At the end of the summer, I left for my third year of college. This was after much debate. A /lot/ of debate. I'm sure you can imagine. I didn't want to go, because I didn't know how much time I had, and since I have always been very, very close to my family, the thought of losing her was absolutely ripping me apart and I didn't want to cut our time short. Money was tight, too, for both me and my parents. I would be over a thousand miles away, across the country, because they had just (and I mean /two weeks/ before the diagnosis) moved to a state very far from where I was currently attending school. Anyway. I left. I wouldn't say she was doing well when I did.
There was a problem in the beginning of the semester after this: I didn't care about school. This was unusual for me. It would have been unimaginable before summer happened. I had been the kind of student who'd flinched at a B on my transcript. But my priorities had shifted, and I didn't care one whit about academics anymore, and I'd already had issues with depression before this, and they came back full force and the general trajectory of my life just sort of went... downwards.
So my grades started dropping. And I still went to class, but I stopped being curious. And I couldn't focus on anything. That was strange for me, too, because up til that point I'd always been curious about anything and everything and that was why I loved science. I didn't love science anymore. I did some of the things I thought would look good on a med school application.
So I failed my first organic chemistry test.
Wanting to be a physician had always been this very close, very personal sort of thing for me where I needed the thought of it as much as music and art and nature and some of the other things I'm rather fixated on. I did equate medicine to art in my mind. I read scientific journals for fun and I was the kid who stayed after almost every class to ask the professor an assortment of questions that had popped into my head during lecture, because I cared and I loved school and I thought science was beautiful.

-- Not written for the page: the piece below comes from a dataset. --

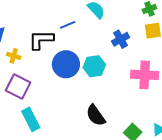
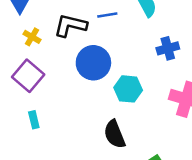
cyan hexagon: (94, 66) -> (128, 89), moved
cyan rectangle: (31, 119) -> (34, 120), size x0.6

It's not like that anymore. That thought makes me infinitely sad. I don't really know where I'm going with my life right now. I think I've gotten over the bulk of the depression that hit me and, well... it's been more than "a few months" and my mother is still here. And she's going into hospice, but she's still here. I can still call her as many times a day as I want on the phone, and that's okay. My grades, while thankfully on a slightly upward trend, are still lower than they ever should have been. My father /so/ wants me to become a doctor, especially after all this. He presses me about it constantly. My mother was really the driving force in getting me to go back to school. I feel like I am failing both of them. I still find that there are nights when I have a test the next day and all I can do is draw, and I can't study because I flat don't care about my future. I don't really know why or what happened. Or maybe I do know why. I don't know.
Wow. Anyway. That was probably /way/ too much information, but I'd really, really love a little advice, if anyone is willing.. Sometimes I sort of just want to give everything up and go to art school or run off and be a musician, and I don't know if there's even a decent middle ground between forgetting about the creative half of me and being completely unrealistic and irrational. I just want to make the right decision.
Phew. So. Does anyone have any suggestions? (and thank you for reading through all of that. It means a lot to me.)